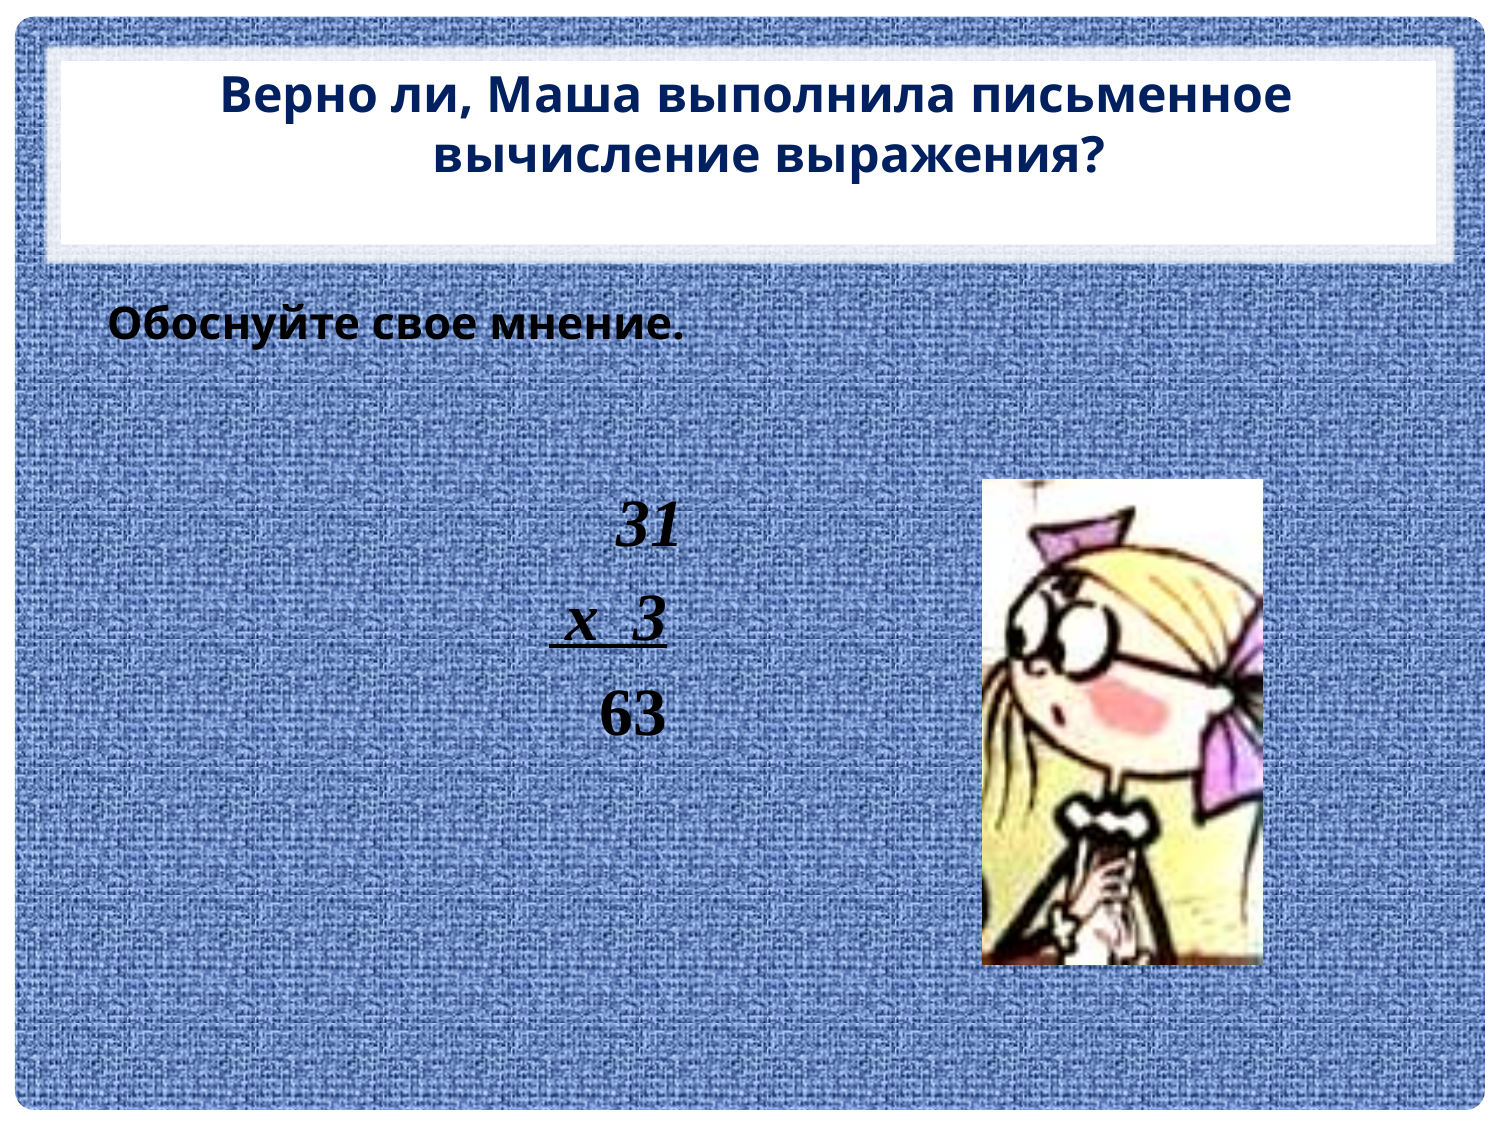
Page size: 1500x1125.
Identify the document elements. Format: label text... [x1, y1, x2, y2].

list Обоснуйте свое мнение. 31 х 3 63 [75, 287, 1425, 1005]
title Верно ли, Маша выполнила письменное вычисление выражения? [69, 66, 1425, 238]
picture [14, 16, 1485, 1110]
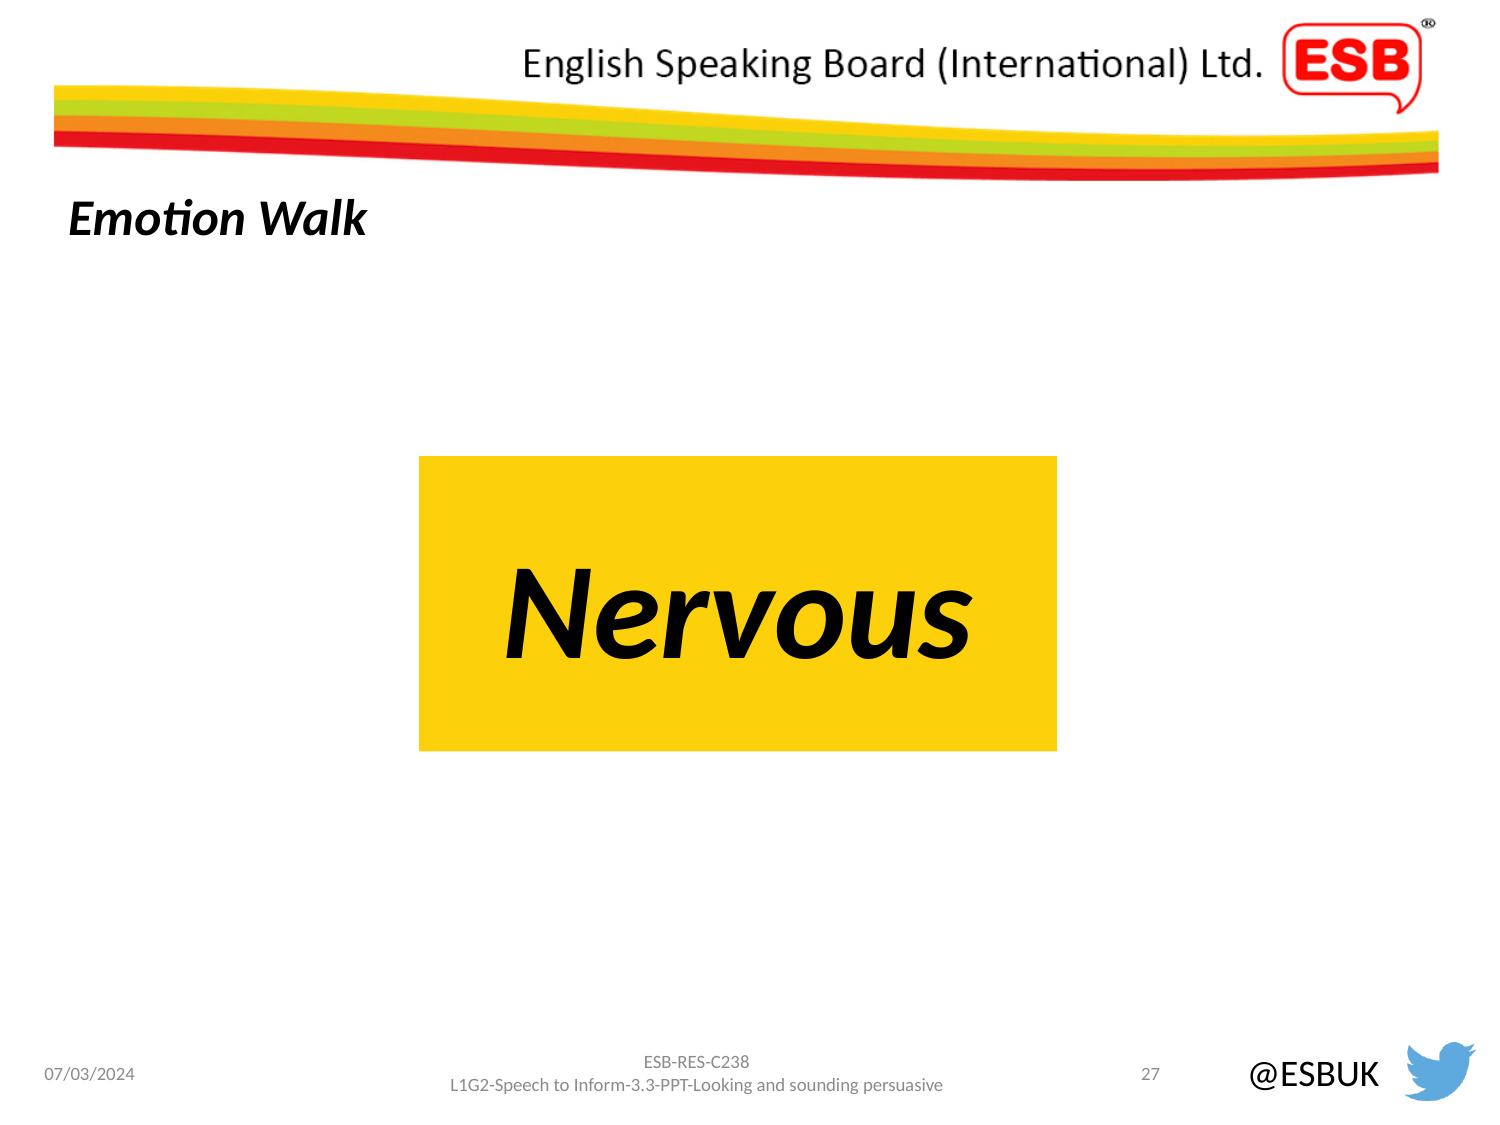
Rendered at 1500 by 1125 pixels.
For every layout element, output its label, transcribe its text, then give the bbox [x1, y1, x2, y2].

picture [0, 0, 1500, 189]
text_box Nervous [418, 455, 1058, 753]
picture [1404, 1042, 1476, 1101]
slide_number 27 [930, 1042, 1176, 1103]
title Emotion Walk [53, 183, 1347, 255]
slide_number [29, 1042, 367, 1103]
footer ESB-RES-C238 L1G2-Speech to Inform-3.3-PPT-Looking and sounding persuasive [395, 1042, 930, 1103]
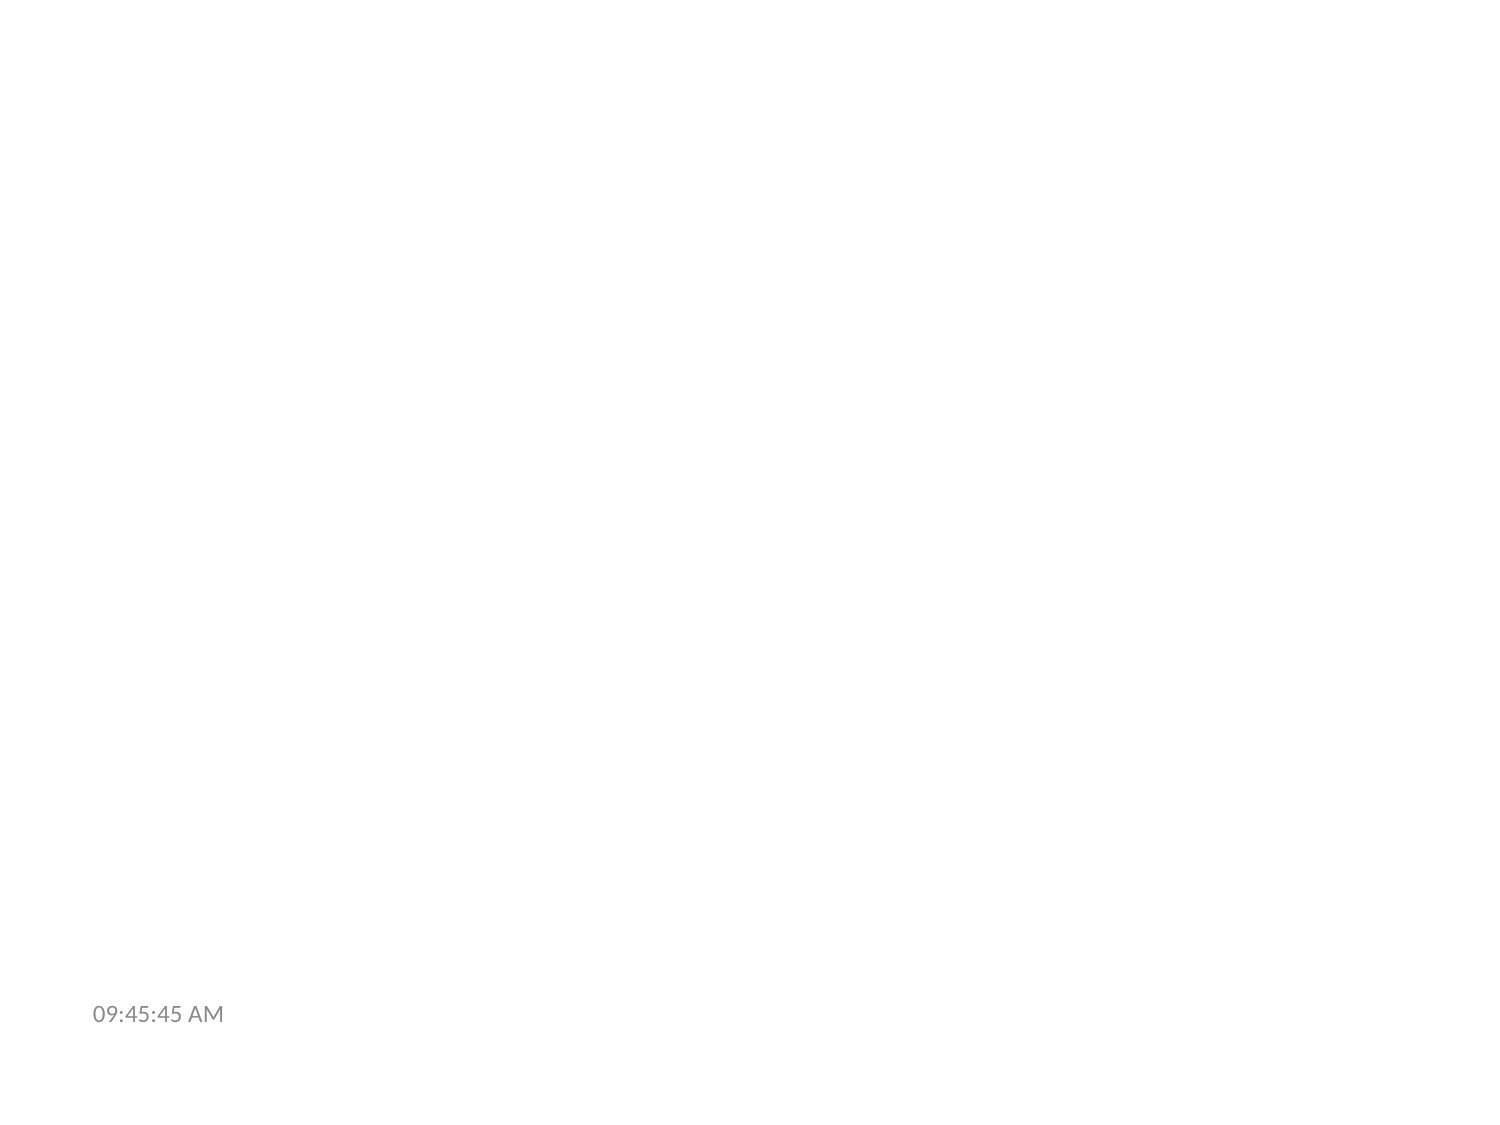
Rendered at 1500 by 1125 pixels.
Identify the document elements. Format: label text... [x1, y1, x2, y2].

text_box 3:35:09 PM [77, 982, 428, 1043]
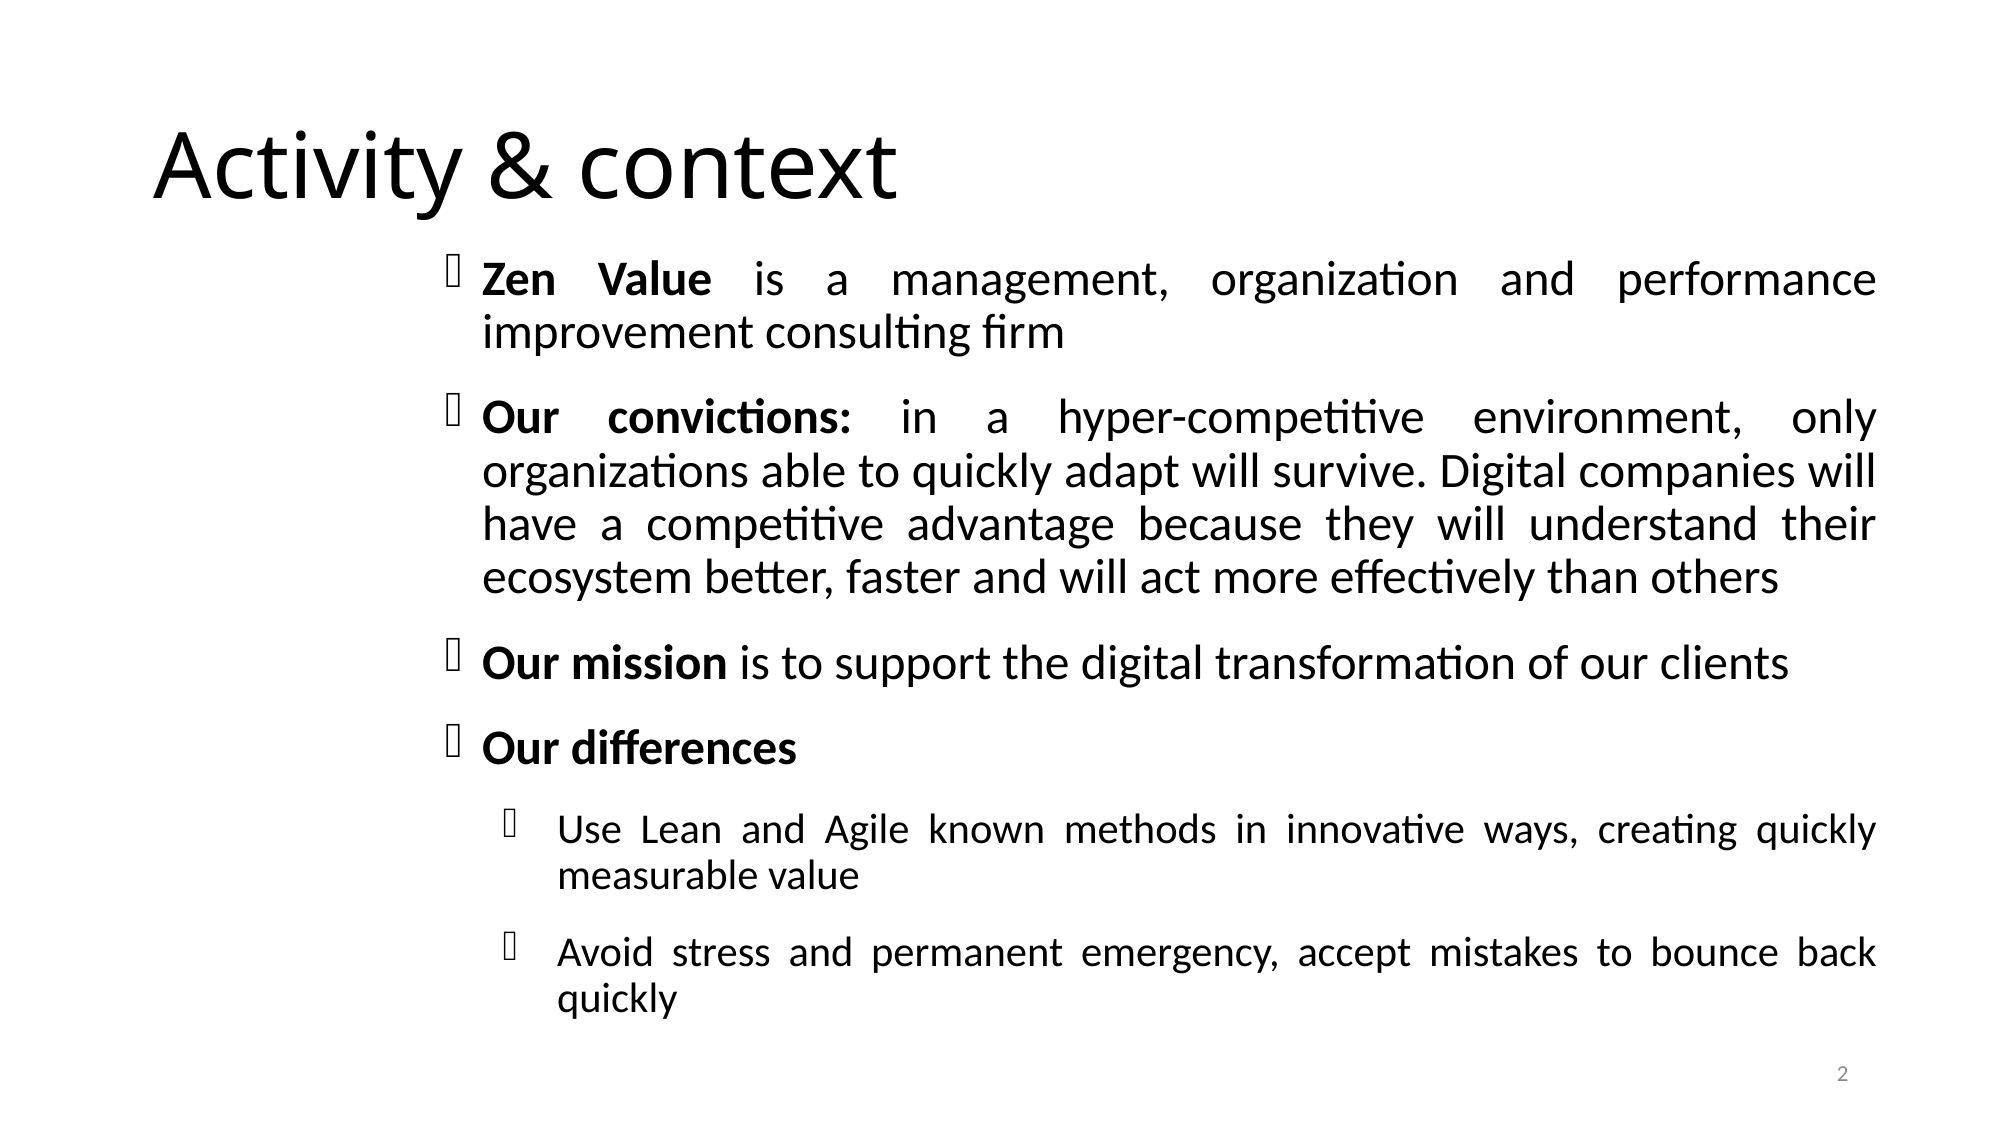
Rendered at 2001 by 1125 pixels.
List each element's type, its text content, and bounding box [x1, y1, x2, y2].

────────────────

[EXERCISE OBJECTIVE]
The answer is to be the lines of the listing from the first through the one with "Rendered at 2001 by 1125 pixels.", reproduced exactly, without any pictures.

[RESULT BELOW]
Page size: 1500x1125.
Identify the document elements. Format: label text... [x1, y1, x2, y2].

list Обоснуйте свое мнение. 31 х 3 63 [75, 287, 1425, 1005]
title Верно ли, Маша выполнила письменное вычисление выражения? [69, 66, 1425, 238]
picture [14, 16, 1485, 1110]
Rendered at 1500 by 1125 pixels.
For every layout element, output its label, transcribe its text, then give the bbox [x1, y1, x2, y2].

picture [0, 0, 1500, 189]
text_box Nervous [418, 455, 1058, 753]
picture [1404, 1042, 1476, 1101]
slide_number 27 [930, 1042, 1176, 1103]
title Emotion Walk [53, 183, 1347, 255]
slide_number [29, 1042, 367, 1103]
footer ESB-RES-C238 L1G2-Speech to Inform-3.3-PPT-Looking and sounding persuasive [395, 1042, 930, 1103]
Rendered at 1500 by 1125 pixels.
Identify the document elements. Format: label text... [x1, y1, x2, y2].

text_box 3:35:09 PM [77, 982, 428, 1043]
Rendered at 2001 by 1125 pixels.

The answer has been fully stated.